En nombre del "Estado", los apologistas de doctrinas dictatoriales confunden la acción y las competencias del Gobierno con las del Estado. Es oportuno precisar que, en puridad, el Estado es la unidad de un pueblo en su territorio, y que está integrado por varios órganos consagrados a la consecución de objetivos capitales de la vida humana. Cada órgano constituye por sí solo un cuerpo, con funciones precisas y modos particulares de cumplirlas. El Estado es, en consecuencia, la aglomeración de múltiples sistemas de vida individual y colectiva, mientras que al Gobierno se le confía la administración del interés común, pero de ninguna manera la autoridad para avasallar a los demás órganos del Estado y, menos aún, someter a nadie.
Por lo que hace al gobernante, es simplemente el personaje al que se encomienda la tarea de administrar los intereses del Estado. En democracia, las reglas que un gobernante debe observar son muy claras y precisas: alternabilidad en el ejercicio del poder, equilibrio y control mutuo entre poderes, gobierno de la mayoría y salvaguarda de los derechos de las minorías.
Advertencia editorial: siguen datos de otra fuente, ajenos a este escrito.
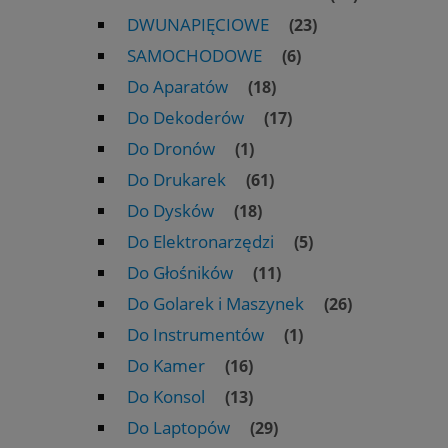
DWUNAPIĘCIOWE
(23)
SAMOCHODOWE
(6)
Do Aparatów
(18)
Do Dekoderów
(17)
Do Dronów
(1)
Do Drukarek
(61)
Do Dysków
(18)
Do Elektronarzędzi
(5)
Do Głośników
(11)
Do Golarek i Maszynek
(26)
Do Instrumentów
(1)
Do Kamer
(16)
Do Konsol
(13)
Do Laptopów
(29)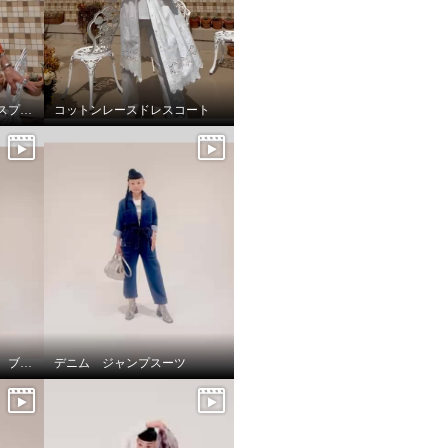
テラコッタチュールレースプルオーバー。
コットンレースドレスコート
チューリップブルゾンと、ブラストパギーパンツ
デニム ジャンプスーツ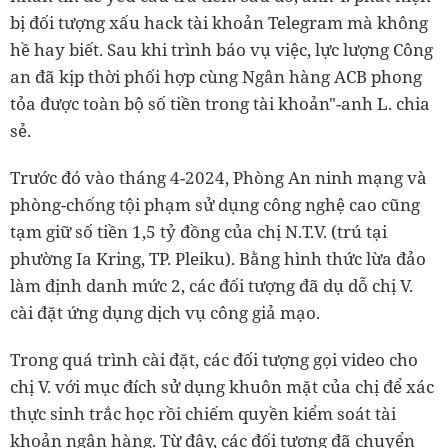
bị đối tượng xấu hack tài khoản Telegram mà không
hề hay biết. Sau khi trình báo vụ việc, lực lượng Công
an đã kịp thời phối hợp cùng Ngân hàng ACB phong
tỏa được toàn bộ số tiền trong tài khoản"-anh L. chia
sẻ.
Trước đó vào tháng 4-2024, Phòng An ninh mạng và
phòng-chống tội phạm sử dụng công nghệ cao cũng
tạm giữ số tiền 1,5 tỷ đồng của chị N.T.V. (trú tại
phường Ia Kring, TP. Pleiku). Bằng hình thức lừa đảo
làm định danh mức 2, các đối tượng đã dụ dỗ chị V.
cài đặt ứng dụng dịch vụ công giả mạo.
Trong quá trình cài đặt, các đối tượng gọi video cho
chị V. với mục đích sử dụng khuôn mặt của chị để xác
thực sinh trắc học rồi chiếm quyền kiểm soát tài
khoản ngân hàng. Từ đây, các đối tượng đã chuyển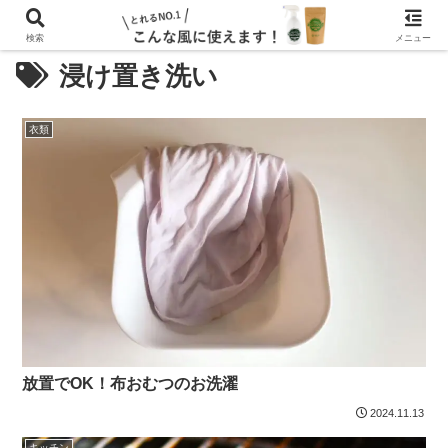
検索
メニュー
浸け置き洗い
衣類
放置でOK！布おむつのお洗濯
2024.11.13
キッチン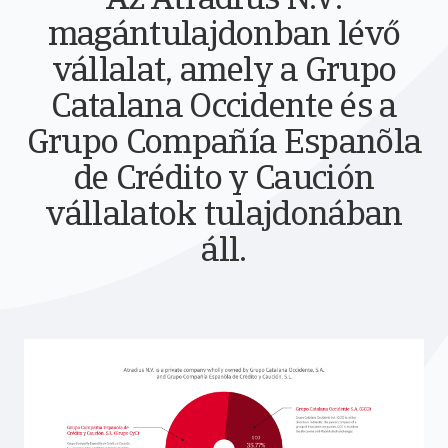
Az Atradius N.V.
magántulajdonban lévő
vállalat, amely a Grupo
Catalana Occidente és a
Grupo Compañía Espanõla
de Crédito y Caución
vállalatok tulajdonában
áll.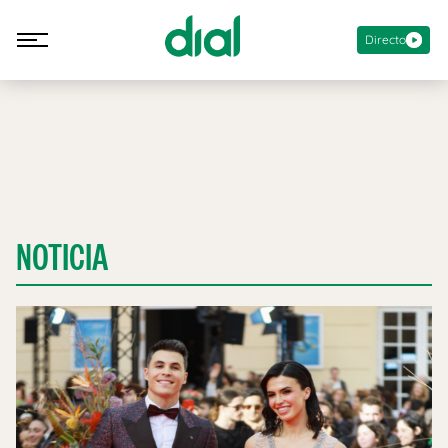
Directo
NOTICIA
Chávez, Morales, Correa y demás referentes del populismo emergente en Hispanoamérica dan la espalda a los principios fundamentales de la democracia. Y, con corta memoria histórica (proporcionalmente inversa a su monumental egolatría), argumentan que el Estado monolítico que pretenden encarnar debe legislar, administrar justicia, asumir un control absoluto sobre los recursos nacionales y dominar las mentes y los estómagos de sus pueblos, avanzando día a día en el camino al despotismo. Como advertía lord Acton, "el poder tiende a corromper, y el poder absoluto corrompe absolutamente".
Puesto que la evidencia histórica demuestra que, cuando impera la confusión entre Estado, Gobierno y gobernante, quienes ejercen el poder político adoptan posturas dictatoriales y el ciudadano se convierte en un ser desdichado, dependiente y sometido, ese perverso ordenamiento social que han bautizado con el nombre de "socialismo del siglo XXI" conduce a una cultura de imposición y arbitrariedad, por un lado, y de dependencia y evasión, por el otro, con lo que se crea un clima de confrontación permanente que, en nombre de la "revolución", nutre a los tiranos de todos los colores y razas.
El mal llamado "socialismo del siglo XXI" no es más que el viejo despotismo de la antigüedad, palabra que desde el apogeo de la Grecia Clásica, hace 2.500 años, insinúa el reino de la tiranía e implica una forma injusta de gobierno. Apunta a la imposición de un modelo totalitario que, sin sonrojarse, sus apologistas pregonan como gran novedad.
Para manifestar sus posiciones, a Chávez y a sus pupilos les encantaría proclamar: "El Estado soy yo"; pero, careciendo de ilustración y demás atributos, ni siquiera su clientela política aceptaría tamaña impostura, porque hasta los menos despabilados saben intuitivamente que están más cerca de Pol Pot que de Luis XIV.